ABOUT THE AUTHOR:
Sarah Loudin Thomas grew up on a 100-acre farm in French Creek, WV, the seventh generation to live there. Her Christian fiction is set in West Virginia and celebrates the people, the land, and the heritage of Appalachia. Her first novel, Miracle in a Dry Season, releases August 2014 through Bethany House. Sarah is represented by Wendy Lawton of Books & Such Literary Agency.
A graduate of Coastal Carolina University in Conway, SC, Sarah once dreamed of being a marine scientist. But her love for words won out and she has spent much of her career in public relations and marketing. She currently oversees fundraising and communications for a Christian children’s home in Black Mountain, NC.
Sarah and her husband Jim live in the mountains of Western North Carolina with Thistle–the canine equivalent to a personal trainer pushing them to hike, run, and throw sticks. Sarah is active in her local church and enjoys cooking and–you guessed it–reading.
ABOUT THE BOOK
In a Drought, It's the Darkest Cloud
That Brings Hope
It's 1954 and Perla Long's arrival in the sleepy town of Wise, West Virginia, was supposed to go unnoticed. She just wants a quiet, safe place for her and her daughter, Sadie, where the mistakes of her past can stay hidden. But then drought comes to Wise, and Perla is pulled into the turmoil of a town desperately in need of a miracle.

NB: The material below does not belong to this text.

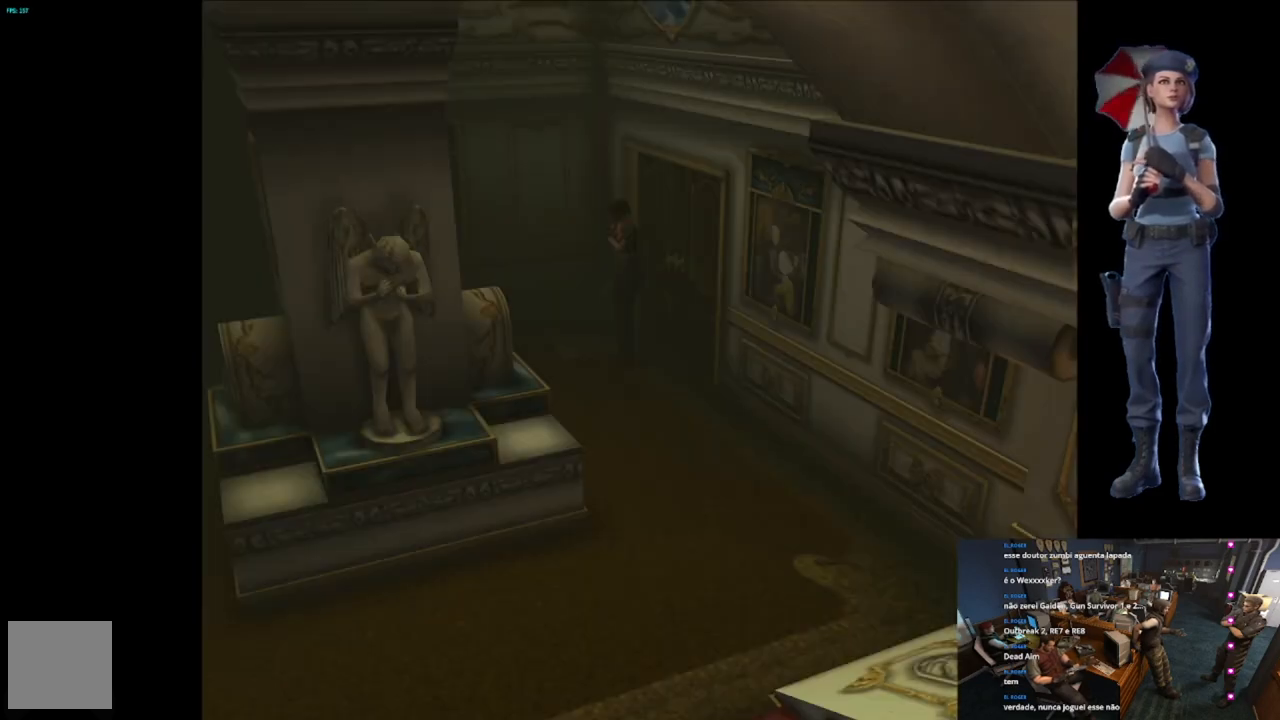
{"buttons": ["X"], "left_stick": "up-left", "right_stick": "center", "events": [[250, "left_stick", "up-left"], [367, "X", "down"]]}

Casewell Phillips has resigned himself to life as a bachelor. . .until he meets Perla. She's everything he's sought in a woman, but he can't get past the sense that she's hiding something. As the drought worsens, Perla's unique gift divides the town in two, bringing both gratitude and condemnation, and placing the pair in the middle of a storm of anger and forgiveness, fear and faith.
If you would like to read the first chapter of Miracle in a Dry Season, go HERE.
My Thoughts:
This was a nice read. I have not read many books set in the 1950's I really enjoyed reading a story from that time period.